Start of Input records
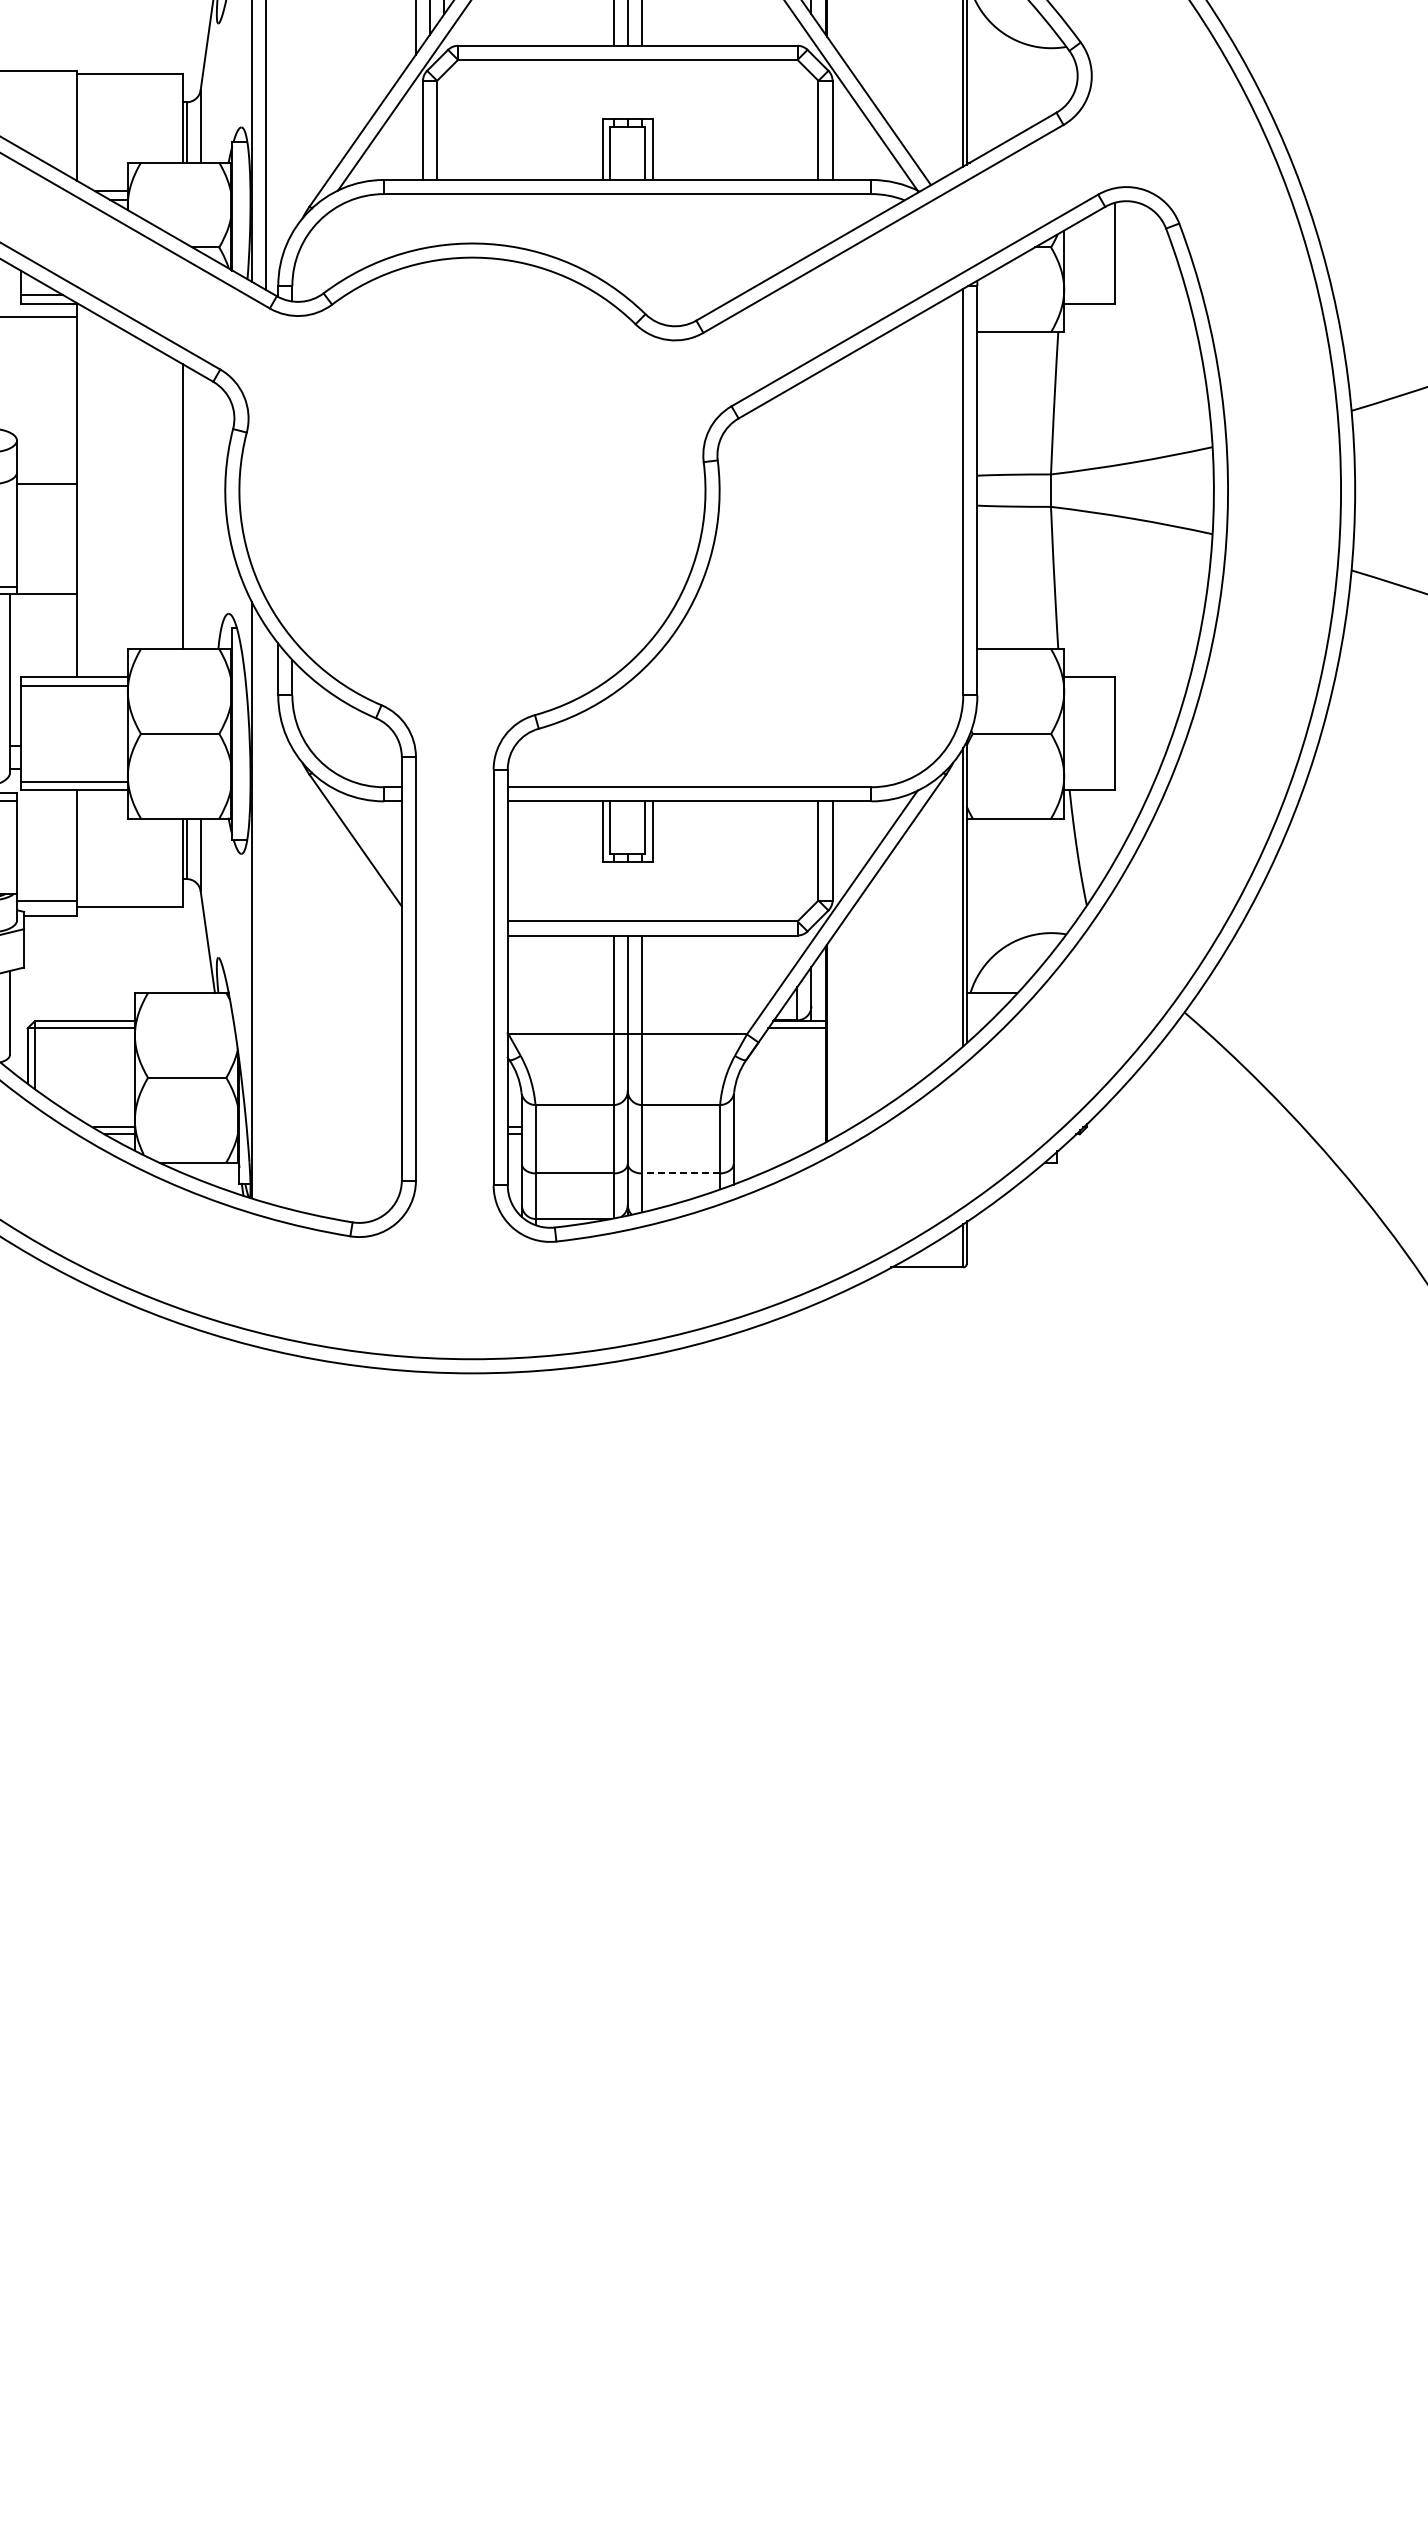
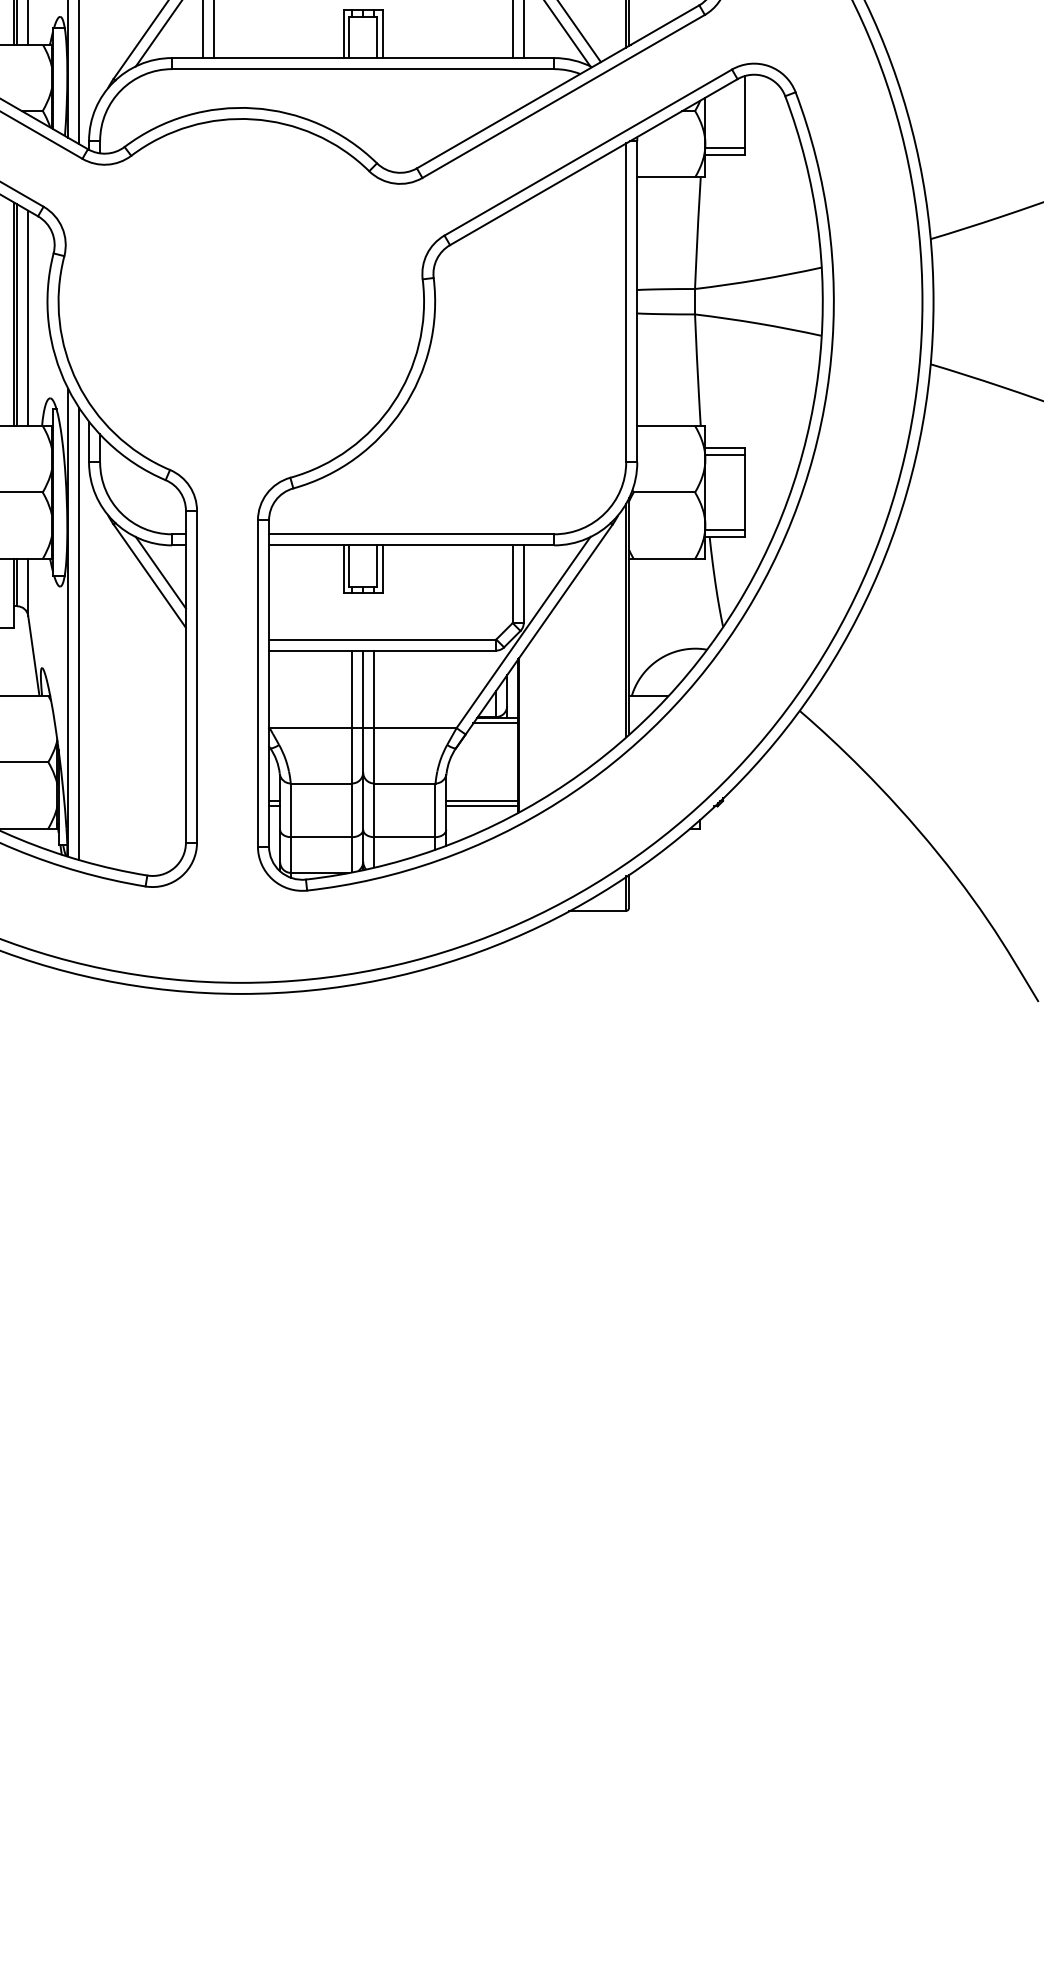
line: (1089, 295) -> (725, 148), added
line: (186, 507) -> (17, 314), added
line: (200, 511) -> (28, 318), added
line: (1089, 686) -> (725, 455), added
line: (1089, 781) -> (725, 529), added
line: (369, 835) -> (160, 572), added
line: (265, 913) -> (79, 633), added
line: (779, 1127) -> (482, 801), added
line: (779, 1134) -> (482, 806), added
line: (680, 1173) -> (404, 837), dashed -> solid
End of Input records
§ Assigned task
Extract the full listing above verbatim; pictures are to be left out of the copy.

§ Output of the exercise
line: (1089, 295) -> (725, 148), added
line: (186, 507) -> (17, 314), added
line: (200, 511) -> (28, 318), added
line: (1089, 686) -> (725, 455), added
line: (1089, 781) -> (725, 529), added
line: (369, 835) -> (160, 572), added
line: (265, 913) -> (79, 633), added
line: (779, 1127) -> (482, 801), added
line: (779, 1134) -> (482, 806), added
line: (680, 1173) -> (404, 837), dashed -> solid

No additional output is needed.